Childhood acute myeloid leukemia (cAML) is the second most common pediatric blood cancer, with high heterogeneity and poor prognosis. Recent studies have highlighted cuproptosis, a newly discovered form of programmed cell death triggered by the accumulation of intracellular copper ions, as a critical mechanism influencing cancer survival and resistance. Given its emerging role in cancer biology, we investigated cuproptosis-related genes (CRGs) in cAML to explore their potential in prognostic prediction and therapeutic targeting.

Conclusion

Our CRGs-based prognostic model shows potential for guiding personalized treatment strategies in cAML. The differences in immune cell infiltration between risk groups suggest that immune modulation is key in cAML progression. CNN3 and LGR4 were identified as modulators of cAML progression, making them potential therapeutic targets. Future studies with larger cohorts are essential to validate these findings and further explore CRGs-targeted therapies.

Methods

Gene expression data from publicly available sources were analyzed to identify differentially expressed CRGs. Samples were categorized based on their expression profiles, followed by the development of a prognostic risk model using multivariable Cox regression, LASSO, and univariable analyses.

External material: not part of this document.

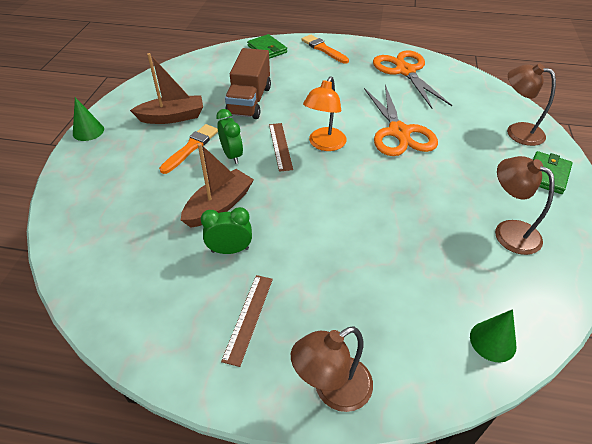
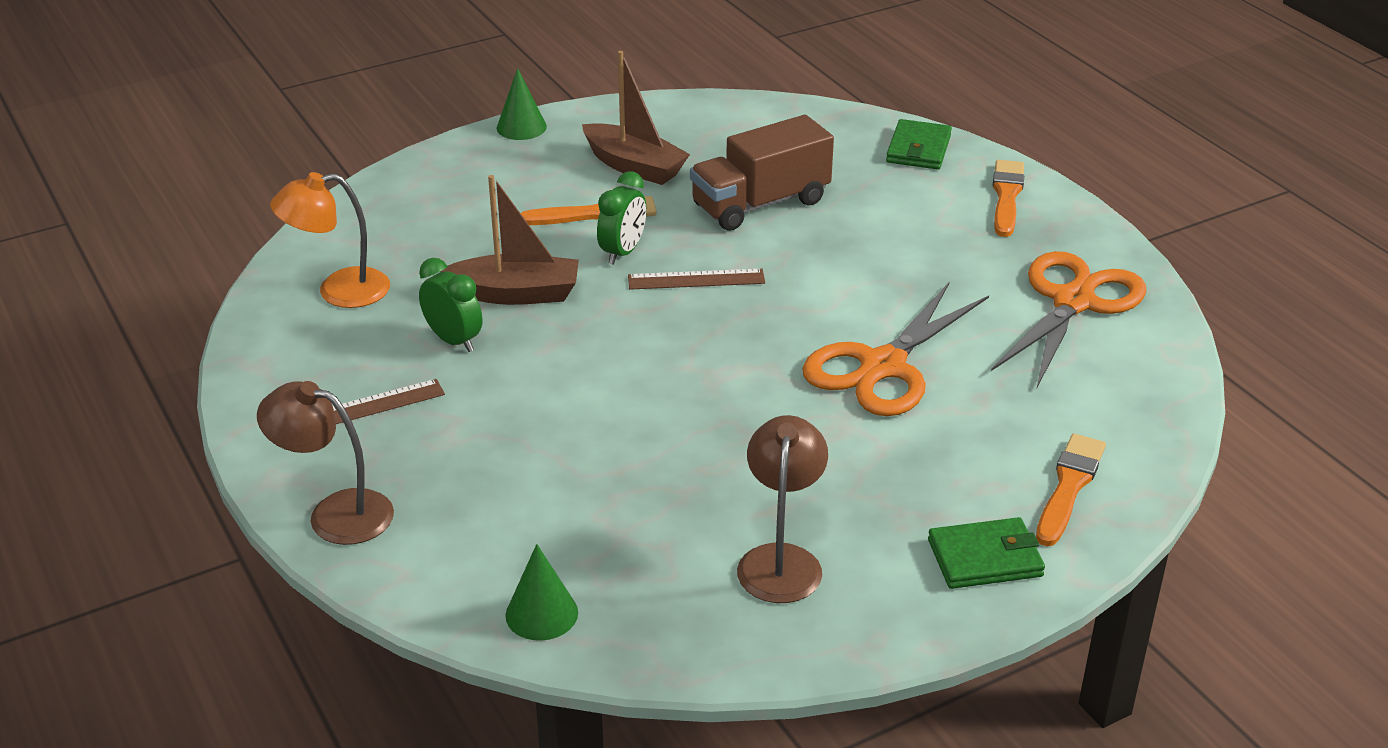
camera: 50 degrees right, 10 degrees down
(280, 146) = (696, 280): brown ruler -> brown ruler turned 45 degrees clockwise
(324, 144) = (753, 314): orange lamp -> orange lamp (339, 291)
(517, 131) = (1069, 487): brown lamp -> orange brush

The model's performance was evaluated through Kaplan-Meier survival analysis and ROC analysis. Immune infiltration in the tumor microenvironment was assessed using ssGSEA, validated by CIBERSORT. Drug sensitivity correlations were analyzed, and functional validation experiments were conducted on THP-1 and MOLM13 cell lines to assess the role of CNN3.

Results

A set of 12 differential CRGs was used to build a robust prognostic risk model, with high accuracy in predicting patient outcomes (P < 0.001). Significant differences in immune cell composition were identified between risk groups, particularly in T cells, B cells, monocytes, and dendritic cells. Drug sensitivity analysis revealed altered IC50 values for drugs like 5-fluorouracil and bortezomib. Knockdown of CNN3 in leukemia cell lines led to reduced cell proliferation.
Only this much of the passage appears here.